医薬品等の開発において、Real World Data(RWD)の利活用を試みる国際的な動きが活発化している状況である。
本邦ではこれまで、希少疾病のように患者数等の限界から比較試験の実施が困難な医薬品等の開発において、非対照試験のデータと外部対照として観察研究から得られたデータを比較すること、臨床的に重大なイベントの発生を指標に非対照試験データと当該試験の参加施設で同選択基準を満たした試験治療未使用例のデータを比較することが、有効性及び安全性の評価として例外的に行われてきており、比較対象としてレジストリデータが用いられてきた。医薬品等の承認申請におけるRWDの更なる利活用が期待されており、この例外的な取組みを明示すること等により、医薬品等の臨床開発におけるレジストリデータの活用を行いやすくする取組みが進められてきた。
医薬品医療機器総合機構(PMDA)ではこれまで、クリニカル・イノベーション・ネットワーク(CIN)への対応として、レジストリに関する相談枠の設置及び実施、レジストリデータを承認申請等に活用するためのガイドライン作成に向けた組織横断的な活動を行ってきた。また、厚生労働省は、本年3月23日付けでPMDAがとりまとめた文書を「承認申請等におけるレジストリの活用に関する基本的考え方」及び「レジストリデータを承認申請等に利用する場合の信頼性担保のための留意点」に関する通知として発出した。

################

▶ **課題**: レジストリデータの活用に関する上の抜粋を、全文そのまま繰り返してください。 この後の項目は使わなくてよい。

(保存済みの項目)
################

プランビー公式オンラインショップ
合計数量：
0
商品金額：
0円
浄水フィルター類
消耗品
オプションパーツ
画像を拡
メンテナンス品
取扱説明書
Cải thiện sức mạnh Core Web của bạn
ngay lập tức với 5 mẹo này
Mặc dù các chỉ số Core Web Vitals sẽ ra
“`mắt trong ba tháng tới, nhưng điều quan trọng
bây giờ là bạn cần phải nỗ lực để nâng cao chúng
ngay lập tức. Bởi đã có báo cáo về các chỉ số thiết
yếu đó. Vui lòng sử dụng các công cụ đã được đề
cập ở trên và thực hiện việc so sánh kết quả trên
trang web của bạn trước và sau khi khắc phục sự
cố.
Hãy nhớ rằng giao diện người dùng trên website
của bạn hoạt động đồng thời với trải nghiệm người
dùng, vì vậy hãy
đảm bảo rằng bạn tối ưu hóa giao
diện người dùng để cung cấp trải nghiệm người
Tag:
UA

################

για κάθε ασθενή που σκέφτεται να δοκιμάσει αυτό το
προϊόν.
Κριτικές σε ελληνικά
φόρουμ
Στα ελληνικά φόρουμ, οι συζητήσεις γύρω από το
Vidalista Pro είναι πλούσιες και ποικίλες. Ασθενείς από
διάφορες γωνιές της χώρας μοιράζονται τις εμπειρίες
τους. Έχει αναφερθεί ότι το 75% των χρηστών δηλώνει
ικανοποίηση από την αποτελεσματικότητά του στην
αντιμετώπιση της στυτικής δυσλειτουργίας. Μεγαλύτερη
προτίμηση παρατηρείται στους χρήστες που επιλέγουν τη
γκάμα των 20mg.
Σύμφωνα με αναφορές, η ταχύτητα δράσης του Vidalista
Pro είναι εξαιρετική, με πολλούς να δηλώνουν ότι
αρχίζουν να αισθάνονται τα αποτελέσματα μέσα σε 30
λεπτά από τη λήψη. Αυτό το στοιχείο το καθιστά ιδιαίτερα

################

▶ **解答**:
医薬品等の開発において、Real World Data(RWD)の利活用を試みる国際的な動きが活発化している状況である。
本邦ではこれまで、希少疾病のように患者数等の限界から比較試験の実施が困難な医薬品等の開発において、非対照試験のデータと外部対照として観察研究から得られたデータを比較すること、臨床的に重大なイベントの発生を指標に非対照試験データと当該試験の参加施設で同選択基準を満たした試験治療未使用例のデータを比較することが、有効性及び安全性の評価として例外的に行われてきており、比較対象としてレジストリデータが用いられてきた。医薬品等の承認申請におけるRWDの更なる利活用が期待されており、この例外的な取組みを明示すること等により、医薬品等の臨床開発におけるレジストリデータの活用を行いやすくする取組みが進められてきた。
医薬品医療機器総合機構(PMDA)ではこれまで、クリニカル・イノベーション・ネットワーク(CIN)への対応として、レジストリに関する相談枠の設置及び実施、レジストリデータを承認申請等に活用するためのガイドライン作成に向けた組織横断的な活動を行ってきた。また、厚生労働省は、本年3月23日付けでPMDAがとりまとめた文書を「承認申請等におけるレジストリの活用に関する基本的考え方」及び「レジストリデータを承認申請等に利用する場合の信頼性担保のための留意点」に関する通知として発出した。